* _Exercise_
Print the whole listing below exactly, skipping every picture.

* _Data excerpt_
=-=-=
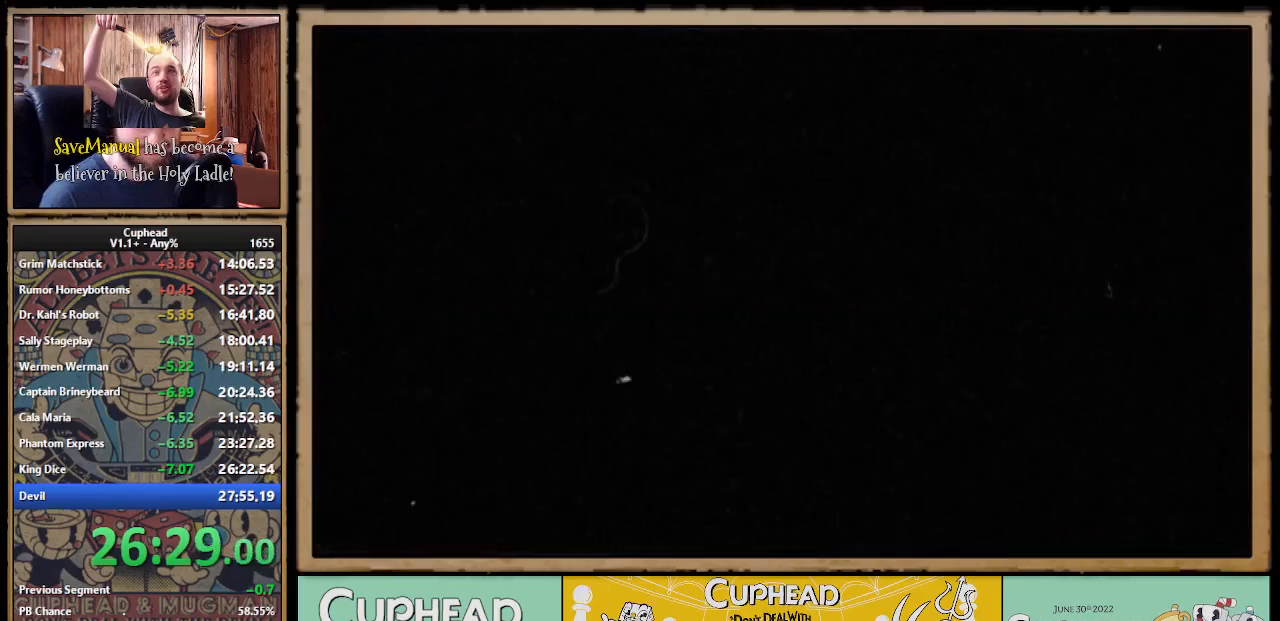
{"buttons": [], "right_stick": "center", "events": [[33, "A", "up"], [117, "A", "down"], [150, "A", "up"], [183, "A", "down"], [217, "A", "up"], [233, "A", "down"], [250, "A", "up"], [283, "A", "down"], [317, "A", "up"], [333, "A", "down"], [367, "A", "up"], [467, "A", "down"], [483, "A", "up"]]}
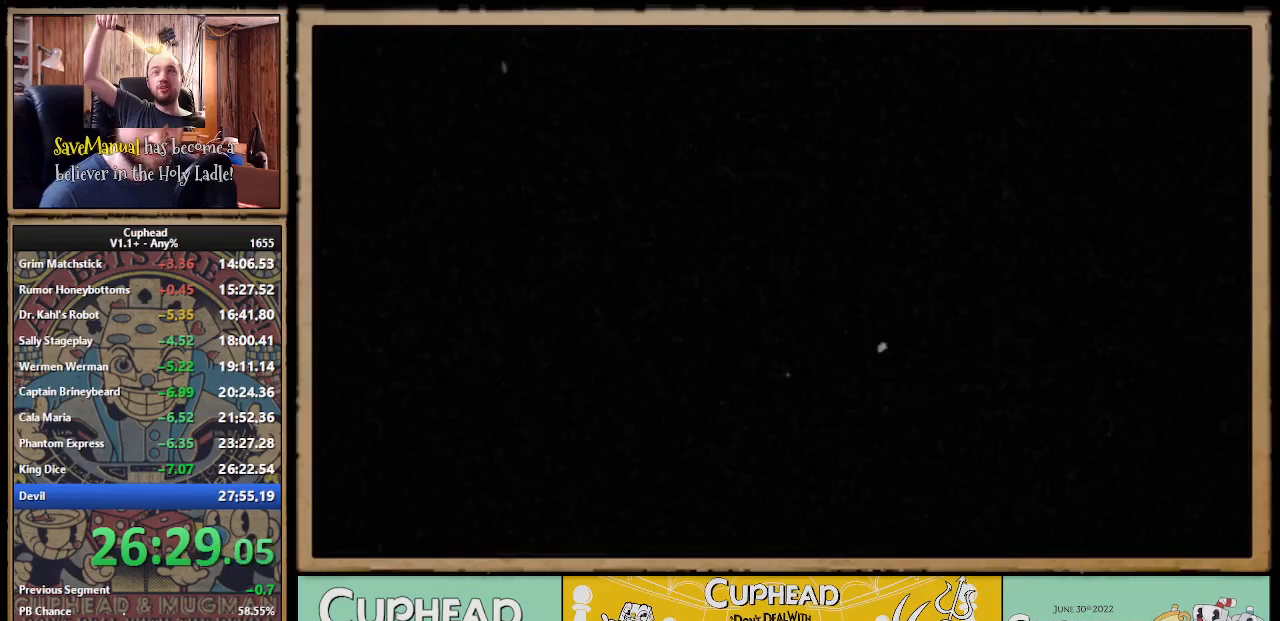
{"buttons": [], "right_stick": "center", "events": [[17, "A", "down"], [67, "A", "up"], [150, "A", "down"], [167, "A", "up"], [183, "A", "down"], [233, "A", "up"], [250, "A", "down"], [267, "A", "up"], [350, "A", "down"], [400, "A", "up"], [417, "A", "down"], [433, "A", "up"], [467, "A", "down"], [483, "A", "up"]]}
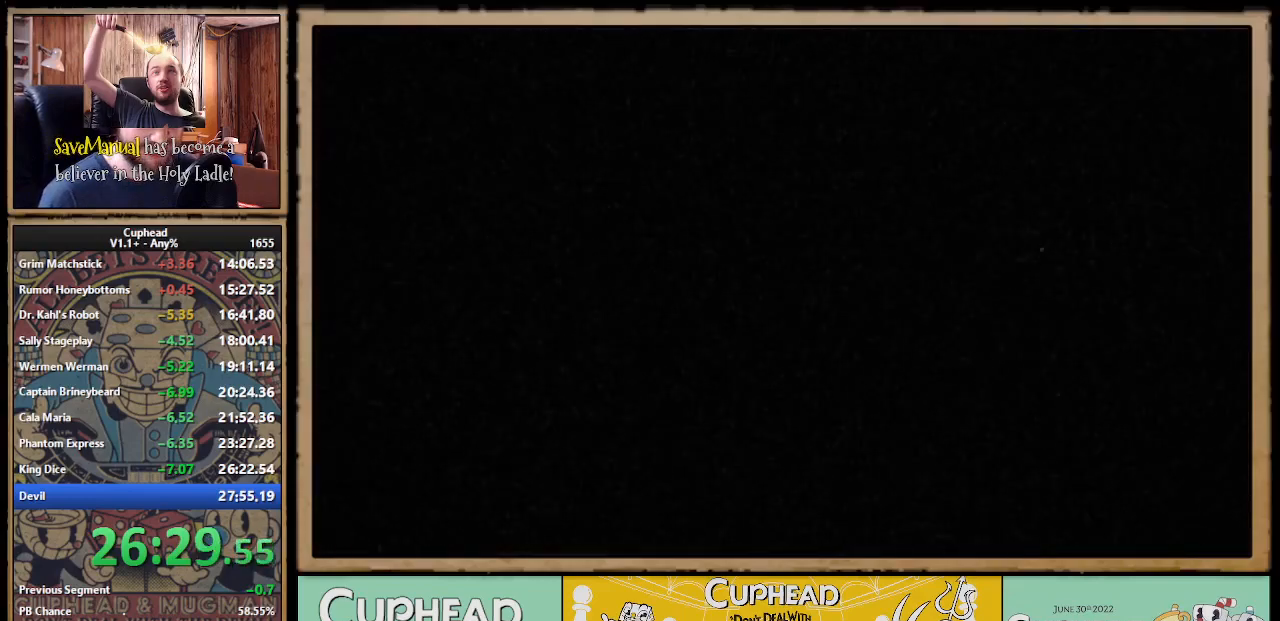
{"buttons": [], "right_stick": "center", "events": [[17, "A", "down"], [33, "A", "up"], [150, "A", "down"], [167, "A", "up"], [183, "A", "down"], [233, "A", "up"], [250, "A", "down"], [267, "A", "up"], [300, "A", "down"], [333, "A", "up"], [350, "A", "down"], [367, "A", "up"], [400, "A", "down"], [433, "A", "up"], [483, "A", "down"], [500, "A", "up"]]}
=-=-=
* _Task output_
{"buttons": [], "right_stick": "center", "events": [[33, "A", "up"], [117, "A", "down"], [150, "A", "up"], [183, "A", "down"], [217, "A", "up"], [233, "A", "down"], [250, "A", "up"], [283, "A", "down"], [317, "A", "up"], [333, "A", "down"], [367, "A", "up"], [467, "A", "down"], [483, "A", "up"]]}
{"buttons": [], "right_stick": "center", "events": [[17, "A", "down"], [67, "A", "up"], [150, "A", "down"], [167, "A", "up"], [183, "A", "down"], [233, "A", "up"], [250, "A", "down"], [267, "A", "up"], [350, "A", "down"], [400, "A", "up"], [417, "A", "down"], [433, "A", "up"], [467, "A", "down"], [483, "A", "up"]]}
{"buttons": [], "right_stick": "center", "events": [[17, "A", "down"], [33, "A", "up"], [150, "A", "down"], [167, "A", "up"], [183, "A", "down"], [233, "A", "up"], [250, "A", "down"], [267, "A", "up"], [300, "A", "down"], [333, "A", "up"], [350, "A", "down"], [367, "A", "up"], [400, "A", "down"], [433, "A", "up"], [483, "A", "down"], [500, "A", "up"]]}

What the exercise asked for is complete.